Start of Block
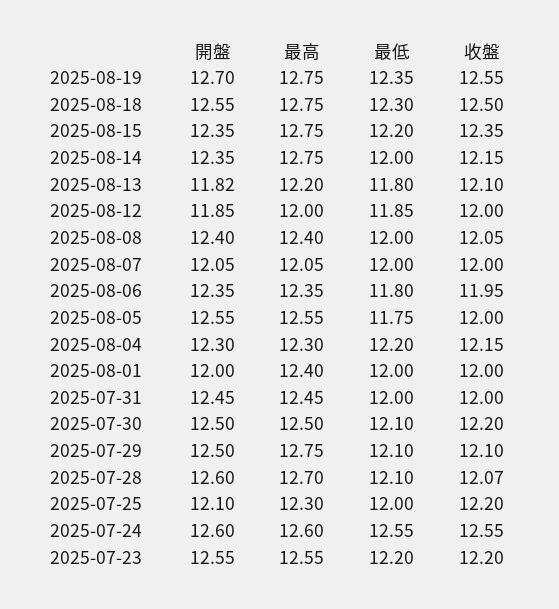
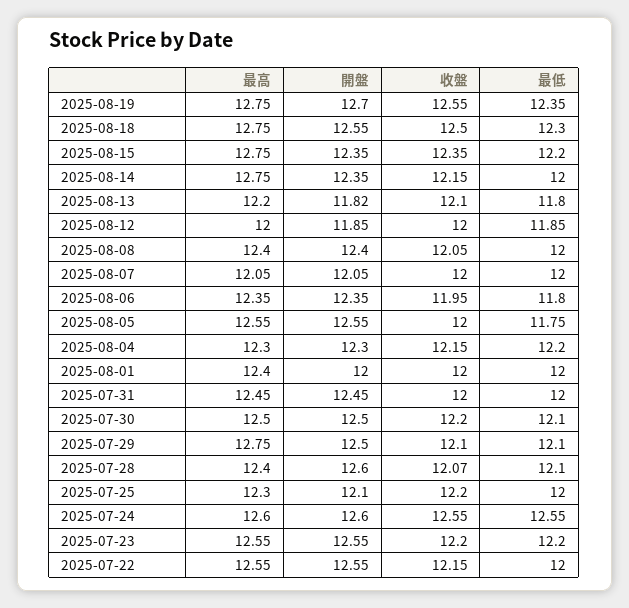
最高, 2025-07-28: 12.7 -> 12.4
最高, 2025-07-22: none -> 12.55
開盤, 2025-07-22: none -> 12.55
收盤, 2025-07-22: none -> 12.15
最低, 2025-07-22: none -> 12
End of Block
Start of Block
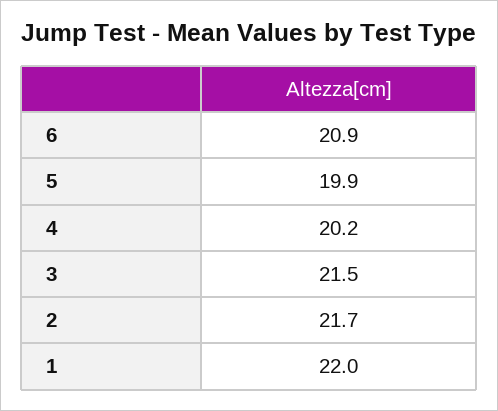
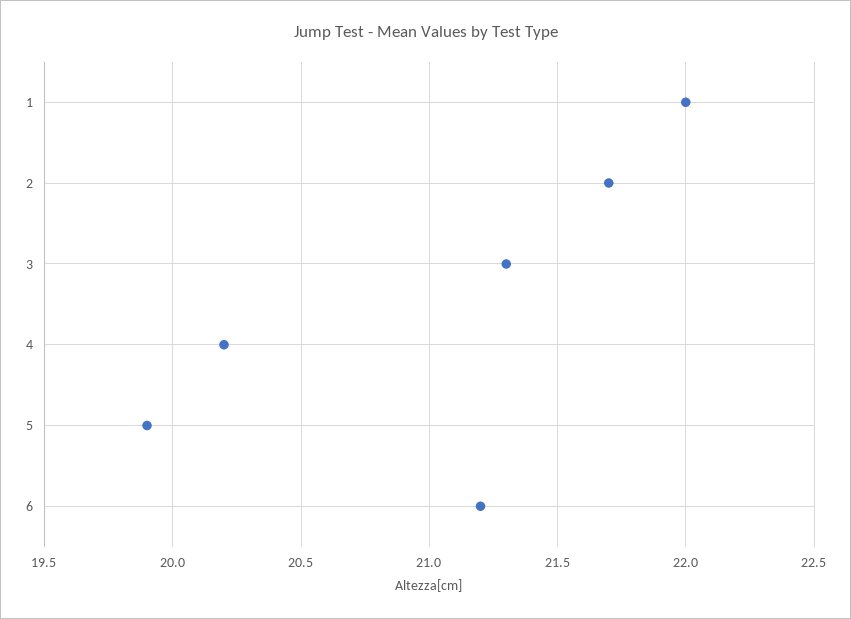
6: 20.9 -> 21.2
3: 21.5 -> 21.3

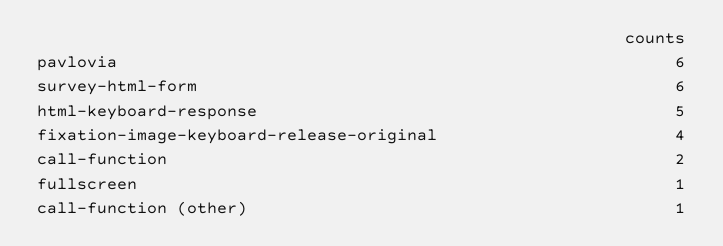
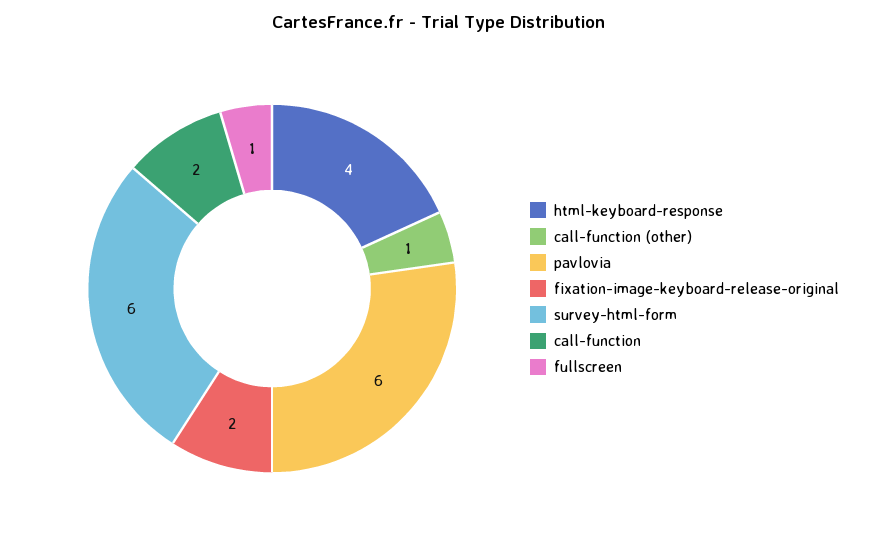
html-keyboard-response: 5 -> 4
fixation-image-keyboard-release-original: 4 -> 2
End of Block
◆ **PROBLEM**
Return each line of the material above that holds the string "keyboard".

◆ **EXERCISE RESPONSE**
html-keyboard-response: 5 -> 4
fixation-image-keyboard-release-original: 4 -> 2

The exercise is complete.